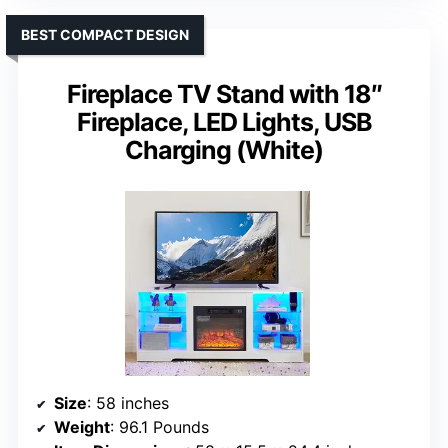
BEST COMPACT DESIGN
Fireplace TV Stand with 18″
Fireplace, LED Lights, USB
Charging (White)
Size
: 58 inches
Weight
: 96.1 Pounds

*WHAT YOU NEED TO DO*.
Copy the text of the item above line for line, keeping every word and mark unchanged, and leave the picture out.

*RESPONSE TO THE EXERCISE*.
BEST COMPACT DESIGN
Fireplace TV Stand with 18″
Fireplace, LED Lights, USB
Charging (White)
Size
: 58 inches
Weight
: 96.1 Pounds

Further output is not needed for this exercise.